(Supplied entries):
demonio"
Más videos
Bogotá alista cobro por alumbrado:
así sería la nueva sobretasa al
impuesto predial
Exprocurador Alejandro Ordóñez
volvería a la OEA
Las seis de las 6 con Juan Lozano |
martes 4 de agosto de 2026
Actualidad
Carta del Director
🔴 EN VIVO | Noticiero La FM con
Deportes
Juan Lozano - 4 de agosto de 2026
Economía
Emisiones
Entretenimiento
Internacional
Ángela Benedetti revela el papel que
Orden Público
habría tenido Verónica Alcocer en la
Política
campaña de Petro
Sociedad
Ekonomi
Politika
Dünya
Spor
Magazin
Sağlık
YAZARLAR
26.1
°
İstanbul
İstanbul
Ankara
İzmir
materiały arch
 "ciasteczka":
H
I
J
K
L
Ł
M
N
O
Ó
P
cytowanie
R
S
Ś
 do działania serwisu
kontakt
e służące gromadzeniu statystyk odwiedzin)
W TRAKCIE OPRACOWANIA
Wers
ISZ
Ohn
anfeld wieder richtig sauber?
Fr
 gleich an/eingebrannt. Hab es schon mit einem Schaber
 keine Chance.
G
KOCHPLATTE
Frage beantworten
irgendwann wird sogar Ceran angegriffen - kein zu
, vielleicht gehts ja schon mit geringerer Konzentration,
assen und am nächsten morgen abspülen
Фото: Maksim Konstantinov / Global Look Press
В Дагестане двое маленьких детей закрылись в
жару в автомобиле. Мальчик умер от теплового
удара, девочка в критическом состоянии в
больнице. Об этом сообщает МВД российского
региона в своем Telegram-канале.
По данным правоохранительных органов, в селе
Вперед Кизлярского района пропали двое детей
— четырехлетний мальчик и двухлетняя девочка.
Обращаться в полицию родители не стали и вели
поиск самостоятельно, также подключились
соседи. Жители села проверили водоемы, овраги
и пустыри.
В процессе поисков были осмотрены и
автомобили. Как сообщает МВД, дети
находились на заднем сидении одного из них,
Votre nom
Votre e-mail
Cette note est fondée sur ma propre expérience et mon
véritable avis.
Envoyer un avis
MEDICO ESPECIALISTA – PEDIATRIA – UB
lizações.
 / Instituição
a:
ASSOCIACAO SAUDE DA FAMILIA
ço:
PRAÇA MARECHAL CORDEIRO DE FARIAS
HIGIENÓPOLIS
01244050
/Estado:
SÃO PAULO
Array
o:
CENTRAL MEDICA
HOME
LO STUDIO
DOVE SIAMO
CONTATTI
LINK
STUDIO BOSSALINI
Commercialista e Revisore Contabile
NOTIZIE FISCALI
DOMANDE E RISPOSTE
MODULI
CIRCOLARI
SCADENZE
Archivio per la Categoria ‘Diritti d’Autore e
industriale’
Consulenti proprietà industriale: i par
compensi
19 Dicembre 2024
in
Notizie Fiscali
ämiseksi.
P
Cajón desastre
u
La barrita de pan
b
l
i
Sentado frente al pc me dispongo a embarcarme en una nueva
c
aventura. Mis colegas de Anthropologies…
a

(Assignment): Reproduce every line of text in the records above, keeping each line unchanged and in its original order.

(Result for this task):
demonio"
Más videos
Bogotá alista cobro por alumbrado:
así sería la nueva sobretasa al
impuesto predial
Exprocurador Alejandro Ordóñez
volvería a la OEA
Las seis de las 6 con Juan Lozano |
martes 4 de agosto de 2026
Actualidad
Carta del Director
🔴 EN VIVO | Noticiero La FM con
Deportes
Juan Lozano - 4 de agosto de 2026
Economía
Emisiones
Entretenimiento
Internacional
Ángela Benedetti revela el papel que
Orden Público
habría tenido Verónica Alcocer en la
Política
campaña de Petro
Sociedad
Ekonomi
Politika
Dünya
Spor
Magazin
Sağlık
YAZARLAR
26.1
°
İstanbul
İstanbul
Ankara
İzmir
materiały arch
 "ciasteczka":
H
I
J
K
L
Ł
M
N
O
Ó
P
cytowanie
R
S
Ś
 do działania serwisu
kontakt
e służące gromadzeniu statystyk odwiedzin)
W TRAKCIE OPRACOWANIA
Wers
ISZ
Ohn
anfeld wieder richtig sauber?
Fr
 gleich an/eingebrannt. Hab es schon mit einem Schaber
 keine Chance.
G
KOCHPLATTE
Frage beantworten
irgendwann wird sogar Ceran angegriffen - kein zu
, vielleicht gehts ja schon mit geringerer Konzentration,
assen und am nächsten morgen abspülen
Фото: Maksim Konstantinov / Global Look Press
В Дагестане двое маленьких детей закрылись в
жару в автомобиле. Мальчик умер от теплового
удара, девочка в критическом состоянии в
больнице. Об этом сообщает МВД российского
региона в своем Telegram-канале.
По данным правоохранительных органов, в селе
Вперед Кизлярского района пропали двое детей
— четырехлетний мальчик и двухлетняя девочка.
Обращаться в полицию родители не стали и вели
поиск самостоятельно, также подключились
соседи. Жители села проверили водоемы, овраги
и пустыри.
В процессе поисков были осмотрены и
автомобили. Как сообщает МВД, дети
находились на заднем сидении одного из них,
Votre nom
Votre e-mail
Cette note est fondée sur ma propre expérience et mon
véritable avis.
Envoyer un avis
MEDICO ESPECIALISTA – PEDIATRIA – UB
lizações.
 / Instituição
a:
ASSOCIACAO SAUDE DA FAMILIA
ço:
PRAÇA MARECHAL CORDEIRO DE FARIAS
HIGIENÓPOLIS
01244050
/Estado:
SÃO PAULO
Array
o:
CENTRAL MEDICA
HOME
LO STUDIO
DOVE SIAMO
CONTATTI
LINK
STUDIO BOSSALINI
Commercialista e Revisore Contabile
NOTIZIE FISCALI
DOMANDE E RISPOSTE
MODULI
CIRCOLARI
SCADENZE
Archivio per la Categoria ‘Diritti d’Autore e
industriale’
Consulenti proprietà industriale: i par
compensi
19 Dicembre 2024
in
Notizie Fiscali
ämiseksi.
P
Cajón desastre
u
La barrita de pan
b
l
i
Sentado frente al pc me dispongo a embarcarme en una nueva
c
aventura. Mis colegas de Anthropologies…
a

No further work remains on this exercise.